More importantly, the nighttime setting undercuts the spectacular visual elements that made the rest of the film so enjoyable. As a result, the crucial confrontation ends up feeling like something that just needs to be slogged through, despite screenwriter Justin Marks creating a far more thrilling climax than was in the 1967 animated film. (OK, I watched that ending online.)
Ultimately, the story is rather incidental in The Jungle Book. It’s a delivery system used to take Mowgli through the jungle, where he can meet several dangerous beasts (as well as some mighty cute critters) and navigate along beautiful landscapes, many of which almost look like painted animated frames. (Actually, they probably are painted frames, aren’t they? At least digitally speaking.) As much as I love Iron Man, it’s not a stretch to say this is Favreau’s best film to date. (Disney must agree, since a sequel is already in development.)
But those images wouldn’t have life without the wonderful work of the voice cast. Among the standouts are Murray, who gives Baloo his mischievous and gentle soul, while Elba provides growling fury and menace as Shere Khan. You’ll probably recognize Garry Shandling’s voice as a porcupine, which adds a poignant note to a cute character. If there’s a misstep, it might be Christopher Walken as gigantic ape King Louie. Someone who can go from charming to threatening on a turn was surely the right choice for that role. I found his voice distracting, rather than adding personality to his character, but that’s probably nitpicking.

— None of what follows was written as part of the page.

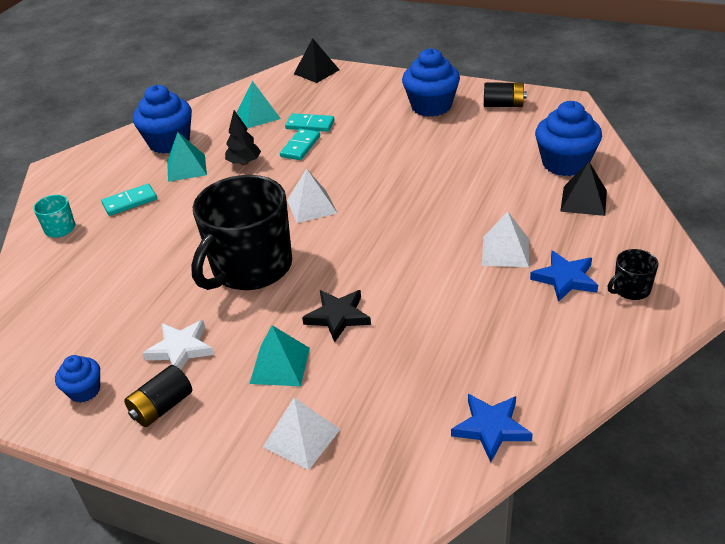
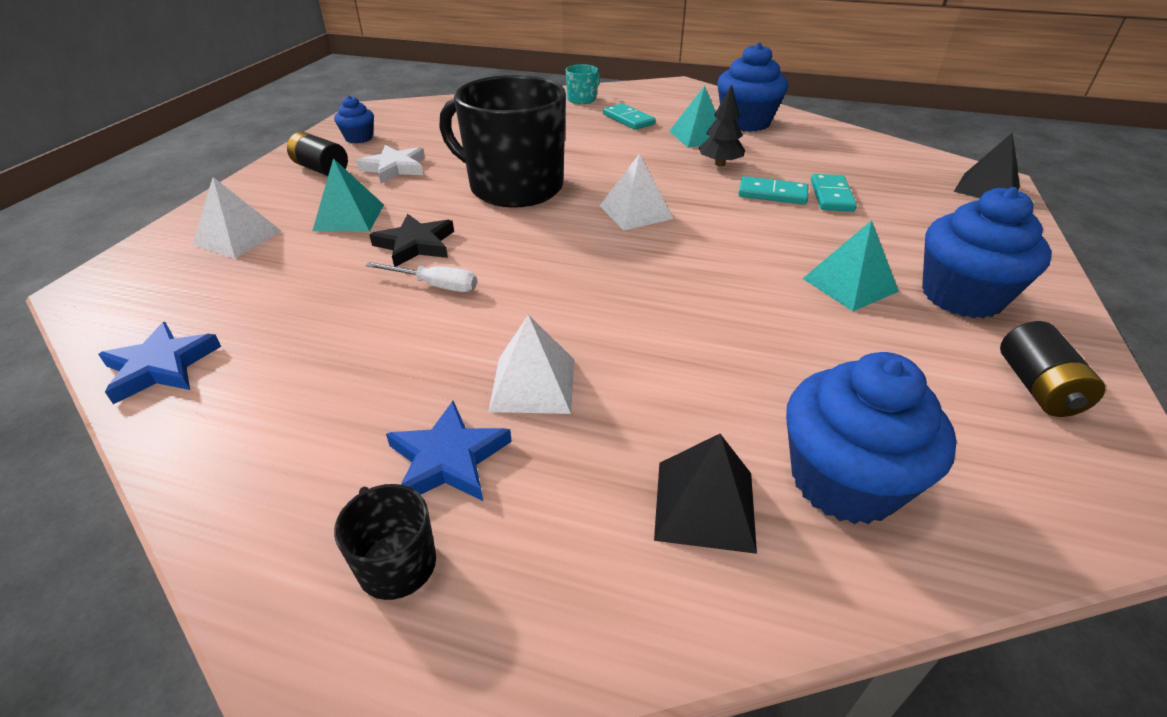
camera: 80 degrees right, 0 degrees up
turquoise pyramid [237,81,281,128] -> turquoise pyramid moved to [802,220,899,311]
none -> white screwdriver [365,262,477,292]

If you’re a fan of the original movie and book, I can’t imagine not enjoying The Jungle Book. The digitally created animals are a vast improvement on the hand-drawn animation (though there has to be a concession to nearly 50 years of technological advances in moviemaking), especially in making Shere Khan far more villainous. The CGI animation does look cartoony at times, notably with Baloo, but since he’s a cartoonish character, maybe we can let that one slide. Everything else in this movie just looks wonderful. Those who enjoyed the previous versions of the story will surely enjoy this with their kids who get to experience this for the first time. And second. And however many times all of you will want to see this again.